An “agreement” with a purported sexual-harrassment victim that results in the case not being pursued and at least one woman being asked to sign a confidentiality agreement in exchange for said “agreement” couldn’t possibly be a “settlement” involving payoff. Right? That’s ludicrous. I’m sure that when he heard “settlement,” he was asserting that in no way were the Pilgrims at the Jamestown community involved. Really, Republicans, ought you consider electing a man whose vocabulary evidently only includes understanding of one meaning of a word like “settlement”?

And now those dedicated denizens of the Civil Rights and social justice movements, Rush Limbaugh and Ann Coulter and, soon, a great many other Republicans, will flood the airwaves protesting the horrible, racist treatment of a Black man who insists that he hasn’t himself experienced discrimination based on his color since he rode a segregated bus in 1963. Funny. It was in the early 60s that Limbaugh and Coulter’s predecessors were expending tremendous energy to block the civil rights legislation that benefited not just Cain, but the entire nation. So I guess they have some perspective from which we can all gain insight.

Coulter, for example, who’s turned aggression, fabulous hair and great legs into a lucrative career in the GOP punditry, howls that the leak, the coverage, and the firestorm is evidence of a “lynching.” Coulter was too young and crazy only to her friends and family when the Clarence Thomas “high-tech lynching” over his sexual harrassment of Anita Hill was playing out, but she’s on board now, by golly, stirred to action by her firm commitment to racial justice and, not incidentally, her hatred of Democrats. And Limbaugh calls this a “liberal drive-by” attack on “a Black conservative,” evincing the same heartwarming care to engage in racial healing that he did a decade or so ago when he doubted that a Black football quarterback like Donovan McNabb would be smart enough to call the plays.
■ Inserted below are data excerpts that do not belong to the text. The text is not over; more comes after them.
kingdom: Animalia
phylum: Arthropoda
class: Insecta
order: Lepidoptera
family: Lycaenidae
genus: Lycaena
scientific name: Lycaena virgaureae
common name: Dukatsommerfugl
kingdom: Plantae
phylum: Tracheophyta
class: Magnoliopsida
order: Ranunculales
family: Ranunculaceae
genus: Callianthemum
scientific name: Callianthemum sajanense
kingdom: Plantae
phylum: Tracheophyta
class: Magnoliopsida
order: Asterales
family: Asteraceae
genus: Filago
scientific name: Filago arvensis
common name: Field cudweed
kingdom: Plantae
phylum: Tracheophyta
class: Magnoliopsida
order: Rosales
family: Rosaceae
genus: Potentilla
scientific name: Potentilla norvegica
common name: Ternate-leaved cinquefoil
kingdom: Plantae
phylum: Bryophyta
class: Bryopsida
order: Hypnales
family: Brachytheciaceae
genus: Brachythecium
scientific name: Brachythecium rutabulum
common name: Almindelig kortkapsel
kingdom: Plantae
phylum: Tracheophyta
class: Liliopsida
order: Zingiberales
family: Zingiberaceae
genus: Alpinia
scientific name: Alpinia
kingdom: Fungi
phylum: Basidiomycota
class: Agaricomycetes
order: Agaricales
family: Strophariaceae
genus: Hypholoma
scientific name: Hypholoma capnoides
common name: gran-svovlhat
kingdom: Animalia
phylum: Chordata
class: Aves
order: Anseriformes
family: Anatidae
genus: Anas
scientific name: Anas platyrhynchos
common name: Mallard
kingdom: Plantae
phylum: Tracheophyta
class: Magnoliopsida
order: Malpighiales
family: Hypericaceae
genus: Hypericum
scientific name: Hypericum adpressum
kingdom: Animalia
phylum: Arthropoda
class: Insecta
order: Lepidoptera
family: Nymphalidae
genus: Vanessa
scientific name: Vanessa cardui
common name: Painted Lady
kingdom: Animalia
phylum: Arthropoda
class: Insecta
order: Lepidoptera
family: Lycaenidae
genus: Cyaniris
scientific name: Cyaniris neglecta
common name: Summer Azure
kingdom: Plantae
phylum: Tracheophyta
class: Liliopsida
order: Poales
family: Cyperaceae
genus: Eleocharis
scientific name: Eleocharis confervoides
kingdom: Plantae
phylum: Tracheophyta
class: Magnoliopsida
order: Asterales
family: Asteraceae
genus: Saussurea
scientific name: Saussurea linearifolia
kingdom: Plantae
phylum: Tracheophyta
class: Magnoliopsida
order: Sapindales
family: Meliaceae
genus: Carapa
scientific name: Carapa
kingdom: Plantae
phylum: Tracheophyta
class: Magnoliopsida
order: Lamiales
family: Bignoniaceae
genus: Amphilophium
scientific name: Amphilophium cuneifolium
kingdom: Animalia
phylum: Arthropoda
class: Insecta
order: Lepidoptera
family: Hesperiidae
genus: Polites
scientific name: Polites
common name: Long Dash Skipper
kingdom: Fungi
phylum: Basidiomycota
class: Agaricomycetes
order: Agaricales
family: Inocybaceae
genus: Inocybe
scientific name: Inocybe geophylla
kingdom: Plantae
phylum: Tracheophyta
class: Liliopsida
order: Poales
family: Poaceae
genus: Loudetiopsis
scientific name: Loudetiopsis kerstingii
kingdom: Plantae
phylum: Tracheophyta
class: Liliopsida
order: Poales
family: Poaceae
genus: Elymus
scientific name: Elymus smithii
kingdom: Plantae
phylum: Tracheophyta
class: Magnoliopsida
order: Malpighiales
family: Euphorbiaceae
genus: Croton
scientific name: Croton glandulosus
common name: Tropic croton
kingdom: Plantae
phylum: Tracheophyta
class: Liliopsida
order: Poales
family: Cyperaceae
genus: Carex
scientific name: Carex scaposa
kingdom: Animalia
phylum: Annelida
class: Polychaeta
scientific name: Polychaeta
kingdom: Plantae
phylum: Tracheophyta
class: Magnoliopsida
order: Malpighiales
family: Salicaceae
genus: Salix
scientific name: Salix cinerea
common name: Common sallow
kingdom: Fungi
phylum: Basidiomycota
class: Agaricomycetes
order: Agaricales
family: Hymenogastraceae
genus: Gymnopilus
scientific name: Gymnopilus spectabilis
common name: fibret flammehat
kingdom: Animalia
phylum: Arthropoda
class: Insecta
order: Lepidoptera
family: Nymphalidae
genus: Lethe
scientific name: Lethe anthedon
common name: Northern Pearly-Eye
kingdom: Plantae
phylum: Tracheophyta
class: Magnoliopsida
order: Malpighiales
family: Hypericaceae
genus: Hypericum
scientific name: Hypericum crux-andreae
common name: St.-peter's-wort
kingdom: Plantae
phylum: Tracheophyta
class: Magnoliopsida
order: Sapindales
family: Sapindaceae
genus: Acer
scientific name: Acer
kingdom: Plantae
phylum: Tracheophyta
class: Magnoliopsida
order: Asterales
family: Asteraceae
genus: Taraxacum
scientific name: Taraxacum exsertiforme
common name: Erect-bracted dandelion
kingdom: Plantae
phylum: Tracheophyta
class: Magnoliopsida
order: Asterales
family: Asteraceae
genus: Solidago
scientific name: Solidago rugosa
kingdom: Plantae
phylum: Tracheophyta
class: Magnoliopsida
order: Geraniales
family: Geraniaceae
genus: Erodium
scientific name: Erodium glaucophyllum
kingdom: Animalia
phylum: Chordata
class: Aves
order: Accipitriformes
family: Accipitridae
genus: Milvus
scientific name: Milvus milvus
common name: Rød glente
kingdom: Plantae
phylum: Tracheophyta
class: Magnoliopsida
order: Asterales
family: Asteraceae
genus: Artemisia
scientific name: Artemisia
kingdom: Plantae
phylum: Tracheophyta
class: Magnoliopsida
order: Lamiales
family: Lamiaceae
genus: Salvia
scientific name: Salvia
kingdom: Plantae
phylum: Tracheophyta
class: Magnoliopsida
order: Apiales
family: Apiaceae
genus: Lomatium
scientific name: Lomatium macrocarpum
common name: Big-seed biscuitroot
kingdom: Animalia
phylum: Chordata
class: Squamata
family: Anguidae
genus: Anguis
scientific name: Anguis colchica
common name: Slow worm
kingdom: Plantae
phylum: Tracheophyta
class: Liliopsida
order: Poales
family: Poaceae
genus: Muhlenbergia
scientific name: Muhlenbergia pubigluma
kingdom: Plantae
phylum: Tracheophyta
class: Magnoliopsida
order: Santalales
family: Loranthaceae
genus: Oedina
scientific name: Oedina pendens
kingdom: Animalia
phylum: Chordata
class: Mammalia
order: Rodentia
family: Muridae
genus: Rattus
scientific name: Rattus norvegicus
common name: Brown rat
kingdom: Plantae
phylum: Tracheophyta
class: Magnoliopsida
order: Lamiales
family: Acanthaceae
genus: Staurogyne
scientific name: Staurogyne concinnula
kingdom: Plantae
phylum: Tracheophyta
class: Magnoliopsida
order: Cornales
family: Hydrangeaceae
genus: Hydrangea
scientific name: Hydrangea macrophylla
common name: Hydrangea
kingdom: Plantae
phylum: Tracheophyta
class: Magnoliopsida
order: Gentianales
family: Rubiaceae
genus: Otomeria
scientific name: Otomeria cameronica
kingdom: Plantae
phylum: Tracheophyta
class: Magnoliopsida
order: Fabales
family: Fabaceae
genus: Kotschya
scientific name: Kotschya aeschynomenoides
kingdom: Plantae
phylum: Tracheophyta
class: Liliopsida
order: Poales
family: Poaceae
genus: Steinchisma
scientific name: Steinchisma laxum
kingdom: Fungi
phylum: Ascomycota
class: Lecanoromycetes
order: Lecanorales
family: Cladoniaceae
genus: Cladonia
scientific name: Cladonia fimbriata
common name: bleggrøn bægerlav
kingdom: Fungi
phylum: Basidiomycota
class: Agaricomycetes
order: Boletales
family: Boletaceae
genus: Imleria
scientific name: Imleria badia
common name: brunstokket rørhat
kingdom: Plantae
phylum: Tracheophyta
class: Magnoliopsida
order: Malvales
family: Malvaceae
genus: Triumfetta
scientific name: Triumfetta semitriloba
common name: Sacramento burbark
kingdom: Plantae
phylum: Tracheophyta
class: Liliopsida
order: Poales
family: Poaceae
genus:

Coulter’s and Limbaugh’s feigned concern about racial equality is transparently hypocritical, vicious, and ill-conceived. By insisting that any rough media treatment of a Black candidate is a priori racist, they confirm the very racism within that Cain insists has never been used against him. I don’t know if Cain committed any acts of sexual harrassment; Southern and Midwest conservative have long clung to the fear of the sexually rapacious Black man nurtured by conservatives and bigots for centuries, and it’s possible that he’s been falsely accused. If so, that’s wrong. A settlement would seem to argue against that idea, but I’ll give Cain the benefit of the doubt until more comes forward — regarding sexual misconduct, that is.

As far as his integrity in responding to honest questions about his past, he appears to have none, and no game of Race Cards on the part of his supporters can change that.